After he returns to England, Philip gets a letter from Rachel, saying she’d like to visit; and he is determined to get the better of her by forcing her to confess to Ambrose’s murder. It’s obvious he’s a complete mooncalf; it would be hard to conceive of anyone he could get the better of – let alone the wily Rachel (Weisz), who quickly lulls his suspicions and indeed induces him to fall in love with her.
The popular 1951 Daphne du Maurier novel was snapped up instantly by Hollywood and released as a film the year after, in black and white – in both senses. This film gives us vivid colour, reigns in the lurid romanticism, and plays up the moral ambiguity, with most clues pleasingly pointing in two directions at once.
8:55 PM, 12th August, 2017
After the success of Trainwreck, Amy Schumer is back alongside Goldie Hawn, who makes her first appearance on the big screen in 15 years! Turning 72 this year, Hawn doesn’t look a day over 50.
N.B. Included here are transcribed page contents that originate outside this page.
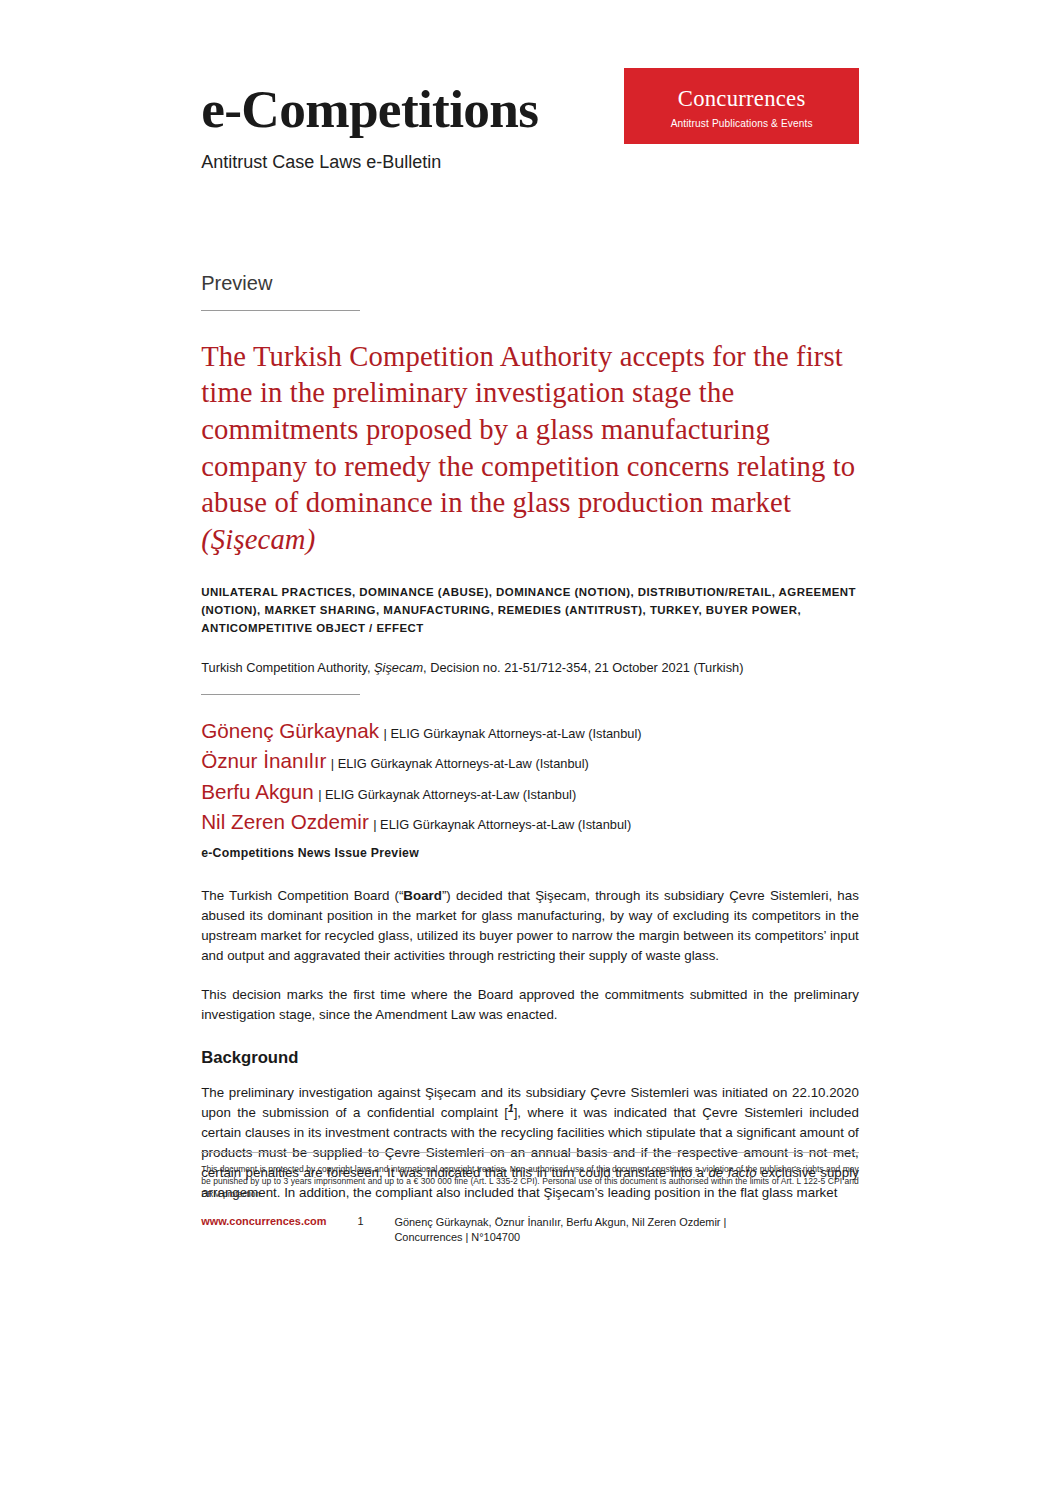Concurrences
Antitrust Publications & Events
e-Competitions
Antitrust Case Laws e-Bulletin
Preview
The Turkish Competition Authority accepts for the first time in the preliminary investigation stage the commitments proposed by a glass manufacturing company to remedy the competition concerns relating to abuse of dominance in the glass production market (Şişecam)
UNILATERAL PRACTICES, DOMINANCE (ABUSE), DOMINANCE (NOTION), DISTRIBUTION/RETAIL, AGREEMENT (NOTION), MARKET SHARING, MANUFACTURING, REMEDIES (ANTITRUST), TURKEY, BUYER POWER, ANTICOMPETITIVE OBJECT / EFFECT
Turkish Competition Authority, Şişecam, Decision no. 21-51/712-354, 21 October 2021 (Turkish)
Gönenç Gürkaynak | ELIG Gürkaynak Attorneys-at-Law (Istanbul)
Öznur İnanılır | ELIG Gürkaynak Attorneys-at-Law (Istanbul)
Berfu Akgun | ELIG Gürkaynak Attorneys-at-Law (Istanbul)
Nil Zeren Ozdemir | ELIG Gürkaynak Attorneys-at-Law (Istanbul)
e-Competitions News Issue Preview
The Turkish Competition Board (“Board”) decided that Şişecam, through its subsidiary Çevre Sistemleri, has abused its dominant position in the market for glass manufacturing, by way of excluding its competitors in the upstream market for recycled glass, utilized its buyer power to narrow the margin between its competitors’ input and output and aggravated their activities through restricting their supply of waste glass.
This decision marks the first time where the Board approved the commitments submitted in the preliminary investigation stage, since the Amendment Law was enacted.
Background
The preliminary investigation against Şişecam and its subsidiary Çevre Sistemleri was initiated on 22.10.2020 upon the submission of a confidential complaint [1], where it was indicated that Çevre Sistemleri included certain clauses in its investment contracts with the recycling facilities which stipulate that a significant amount of products must be supplied to Çevre Sistemleri on an annual basis and if the respective amount is not met, certain penalties are foreseen. It was indicated that this in turn could translate into a de facto exclusive supply arrangement. In addition, the compliant also included that Şişecam’s leading position in the flat glass market
This document is protected by copyright laws and international copyright treaties. Non-authorised use of this document constitutes a violation of the publisher's rights and may be punished by up to 3 years imprisonment and up to a € 300 000 fine (Art. L 335-2 CPI). Personal use of this document is authorised within the limits of Art. L 122-5 CPI and DRM protection.
www.concurrences.com 1 Gönenç Gürkaynak, Öznur İnanılır, Berfu Akgun, Nil Zeren Ozdemir |
Concurrences | N°104700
Emily (Schumer) is excited to go on a vacation to Ecuador with her boyfriend, until he dumps her right before the trip. Unable to find another travel partner at the eleventh hour, Emily asks her mum, Linda (Hawn), to go with her instead – promising her the ‘fun’ in ‘non-refundable trip’. Yearning to spend more time with her daughter, Linda agrees to do so, despite her fears.
In Ecuador, Emily is quickly won over by a guy she meets at the bar, who promises to bring both Linda and herself on a day trip to experience some of the country’s ‘culture’. They take the ‘scenic route’, and as the title might suggest, they’re kidnapped. What follows is a slew of adventures as they attempt to escape their kidnappers and return home.
Put aside the ugly truths of actual kidnappings for a moment, and enjoy Snatched for its comedic intention. If nothing else, I related to the mother-daughter bickering, and it’s comforting to know that others do it too.